=== Task description ===
Extract each record and reproduce it exactly.

Entries provided Block Start

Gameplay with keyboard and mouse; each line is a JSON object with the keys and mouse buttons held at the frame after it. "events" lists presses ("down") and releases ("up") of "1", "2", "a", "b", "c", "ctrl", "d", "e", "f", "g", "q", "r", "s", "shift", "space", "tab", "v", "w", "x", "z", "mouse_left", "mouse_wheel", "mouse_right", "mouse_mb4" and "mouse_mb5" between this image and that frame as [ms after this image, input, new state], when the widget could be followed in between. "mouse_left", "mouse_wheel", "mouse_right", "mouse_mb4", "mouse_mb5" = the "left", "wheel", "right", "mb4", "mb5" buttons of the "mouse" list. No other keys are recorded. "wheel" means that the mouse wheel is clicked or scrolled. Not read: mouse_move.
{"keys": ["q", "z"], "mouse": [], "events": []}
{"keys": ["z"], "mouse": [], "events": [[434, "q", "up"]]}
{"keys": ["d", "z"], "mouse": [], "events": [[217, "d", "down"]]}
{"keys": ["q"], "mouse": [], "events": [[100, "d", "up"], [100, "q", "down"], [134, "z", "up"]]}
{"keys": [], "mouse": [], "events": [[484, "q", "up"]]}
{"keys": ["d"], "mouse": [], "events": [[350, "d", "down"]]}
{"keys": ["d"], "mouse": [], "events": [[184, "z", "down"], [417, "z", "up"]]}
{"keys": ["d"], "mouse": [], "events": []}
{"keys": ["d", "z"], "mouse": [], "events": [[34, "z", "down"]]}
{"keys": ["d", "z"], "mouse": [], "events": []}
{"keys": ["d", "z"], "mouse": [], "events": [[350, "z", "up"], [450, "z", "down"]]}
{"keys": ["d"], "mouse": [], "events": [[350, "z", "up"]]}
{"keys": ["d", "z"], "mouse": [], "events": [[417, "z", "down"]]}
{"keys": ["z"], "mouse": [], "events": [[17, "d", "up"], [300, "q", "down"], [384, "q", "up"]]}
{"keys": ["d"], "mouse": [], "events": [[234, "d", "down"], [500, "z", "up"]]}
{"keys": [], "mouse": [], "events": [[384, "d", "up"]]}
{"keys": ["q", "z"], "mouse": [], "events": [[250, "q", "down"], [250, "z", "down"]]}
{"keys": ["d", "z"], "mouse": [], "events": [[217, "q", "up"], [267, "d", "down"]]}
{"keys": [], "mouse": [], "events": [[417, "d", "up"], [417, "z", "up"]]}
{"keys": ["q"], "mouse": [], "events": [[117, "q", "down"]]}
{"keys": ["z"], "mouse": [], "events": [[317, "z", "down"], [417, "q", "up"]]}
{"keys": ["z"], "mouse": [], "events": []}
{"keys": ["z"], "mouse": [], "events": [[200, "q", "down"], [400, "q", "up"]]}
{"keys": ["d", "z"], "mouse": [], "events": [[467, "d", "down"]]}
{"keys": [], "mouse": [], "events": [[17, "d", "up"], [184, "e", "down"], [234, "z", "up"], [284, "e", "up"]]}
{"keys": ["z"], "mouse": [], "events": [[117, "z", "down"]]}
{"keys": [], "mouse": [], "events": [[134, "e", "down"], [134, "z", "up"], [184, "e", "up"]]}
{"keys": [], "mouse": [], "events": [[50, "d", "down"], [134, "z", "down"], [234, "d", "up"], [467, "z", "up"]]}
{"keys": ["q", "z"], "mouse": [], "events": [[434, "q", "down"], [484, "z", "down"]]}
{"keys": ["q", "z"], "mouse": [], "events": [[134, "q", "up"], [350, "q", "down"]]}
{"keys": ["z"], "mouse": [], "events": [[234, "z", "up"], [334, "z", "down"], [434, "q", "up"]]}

Entries provided Block End

=== Solution to the exercise ===
Gameplay with keyboard and mouse; each line is a JSON object with the keys and mouse buttons held at the frame after it. "events" lists presses ("down") and releases ("up") of "1", "2", "a", "b", "c", "ctrl", "d", "e", "f", "g", "q", "r", "s", "shift", "space", "tab", "v", "w", "x", "z", "mouse_left", "mouse_wheel", "mouse_right", "mouse_mb4" and "mouse_mb5" between this image and that frame as [ms after this image, input, new state], when the widget could be followed in between. "mouse_left", "mouse_wheel", "mouse_right", "mouse_mb4", "mouse_mb5" = the "left", "wheel", "right", "mb4", "mb5" buttons of the "mouse" list. No other keys are recorded. "wheel" means that the mouse wheel is clicked or scrolled. Not read: mouse_move.
{"keys": ["q", "z"], "mouse": [], "events": []}
{"keys": ["z"], "mouse": [], "events": [[434, "q", "up"]]}
{"keys": ["d", "z"], "mouse": [], "events": [[217, "d", "down"]]}
{"keys": ["q"], "mouse": [], "events": [[100, "d", "up"], [100, "q", "down"], [134, "z", "up"]]}
{"keys": [], "mouse": [], "events": [[484, "q", "up"]]}
{"keys": ["d"], "mouse": [], "events": [[350, "d", "down"]]}
{"keys": ["d"], "mouse": [], "events": [[184, "z", "down"], [417, "z", "up"]]}
{"keys": ["d"], "mouse": [], "events": []}
{"keys": ["d", "z"], "mouse": [], "events": [[34, "z", "down"]]}
{"keys": ["d", "z"], "mouse": [], "events": []}
{"keys": ["d", "z"], "mouse": [], "events": [[350, "z", "up"], [450, "z", "down"]]}
{"keys": ["d"], "mouse": [], "events": [[350, "z", "up"]]}
{"keys": ["d", "z"], "mouse": [], "events": [[417, "z", "down"]]}
{"keys": ["z"], "mouse": [], "events": [[17, "d", "up"], [300, "q", "down"], [384, "q", "up"]]}
{"keys": ["d"], "mouse": [], "events": [[234, "d", "down"], [500, "z", "up"]]}
{"keys": [], "mouse": [], "events": [[384, "d", "up"]]}
{"keys": ["q", "z"], "mouse": [], "events": [[250, "q", "down"], [250, "z", "down"]]}
{"keys": ["d", "z"], "mouse": [], "events": [[217, "q", "up"], [267, "d", "down"]]}
{"keys": [], "mouse": [], "events": [[417, "d", "up"], [417, "z", "up"]]}
{"keys": ["q"], "mouse": [], "events": [[117, "q", "down"]]}
{"keys": ["z"], "mouse": [], "events": [[317, "z", "down"], [417, "q", "up"]]}
{"keys": ["z"], "mouse": [], "events": []}
{"keys": ["z"], "mouse": [], "events": [[200, "q", "down"], [400, "q", "up"]]}
{"keys": ["d", "z"], "mouse": [], "events": [[467, "d", "down"]]}
{"keys": [], "mouse": [], "events": [[17, "d", "up"], [184, "e", "down"], [234, "z", "up"], [284, "e", "up"]]}
{"keys": ["z"], "mouse": [], "events": [[117, "z", "down"]]}
{"keys": [], "mouse": [], "events": [[134, "e", "down"], [134, "z", "up"], [184, "e", "up"]]}
{"keys": [], "mouse": [], "events": [[50, "d", "down"], [134, "z", "down"], [234, "d", "up"], [467, "z", "up"]]}
{"keys": ["q", "z"], "mouse": [], "events": [[434, "q", "down"], [484, "z", "down"]]}
{"keys": ["q", "z"], "mouse": [], "events": [[134, "q", "up"], [350, "q", "down"]]}
{"keys": ["z"], "mouse": [], "events": [[234, "z", "up"], [334, "z", "down"], [434, "q", "up"]]}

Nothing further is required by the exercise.